Task brief
Reproduce the records that follow without alteration, apart from removing the pictures.

Listed entries START

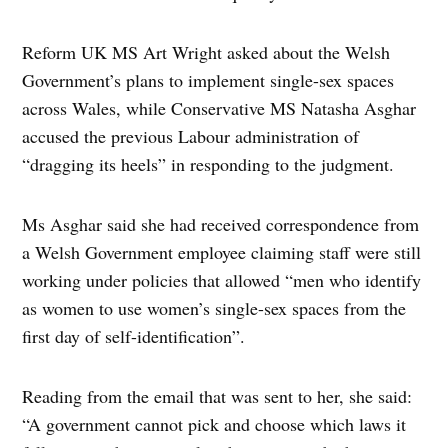
Reform UK MS Art Wright asked about the Welsh
Government’s plans to implement single-sex spaces
across Wales, while Conservative MS Natasha Asghar
accused the previous Labour administration of
“dragging its heels” in responding to the judgment.
Ms Asghar said she had received correspondence from
a Welsh Government employee claiming staff were still
working under policies that allowed “men who identify
as women to use women’s single-sex spaces from the
first day of self-identification”.
Reading from the email that was sent to her, she said:
“A government cannot pick and choose which laws it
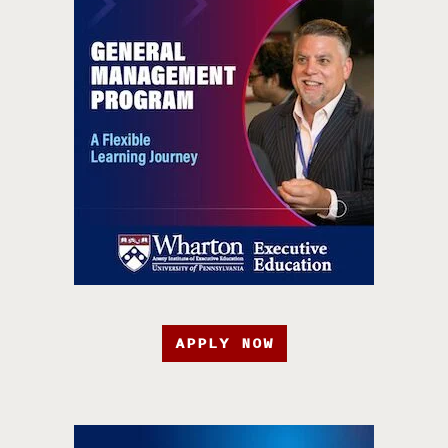
APPLY NOW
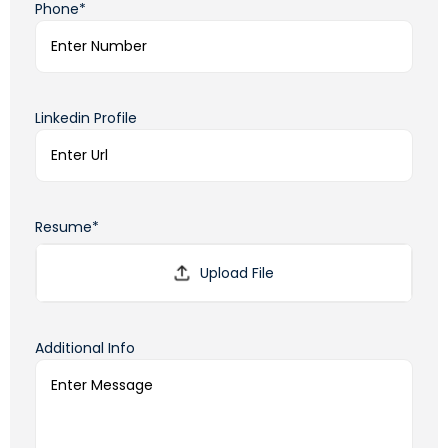
Phone*
Linkedin Profile
Resume*
Additional Info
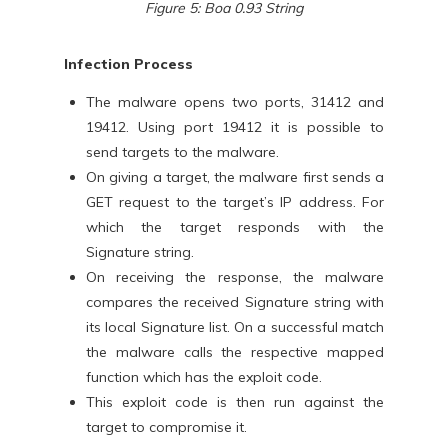
Figure 5: Boa 0.93 String
Infection Process
The malware opens two ports, 31412 and
19412. Using port 19412 it is possible to
send targets to the malware.
On giving a target, the malware first sends a
GET request to the target’s IP address. For
which the target responds with the
Signature string.
On receiving the response, the malware
compares the received Signature string with
its local Signature list. On a successful match
the malware calls the respective mapped
function which has the exploit code.
This exploit code is then run against the
target to compromise it.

Listed entries END

Solution
Reform UK MS Art Wright asked about the Welsh
Government’s plans to implement single-sex spaces
across Wales, while Conservative MS Natasha Asghar
accused the previous Labour administration of
“dragging its heels” in responding to the judgment.
Ms Asghar said she had received correspondence from
a Welsh Government employee claiming staff were still
working under policies that allowed “men who identify
as women to use women’s single-sex spaces from the
first day of self-identification”.
Reading from the email that was sent to her, she said:
“A government cannot pick and choose which laws it
APPLY NOW
Phone*
Linkedin Profile
Resume*
Additional Info
Figure 5: Boa 0.93 String
Infection Process
The malware opens two ports, 31412 and
19412. Using port 19412 it is possible to
send targets to the malware.
On giving a target, the malware first sends a
GET request to the target’s IP address. For
which the target responds with the
Signature string.
On receiving the response, the malware
compares the received Signature string with
its local Signature list. On a successful match
the malware calls the respective mapped
function which has the exploit code.
This exploit code is then run against the
target to compromise it.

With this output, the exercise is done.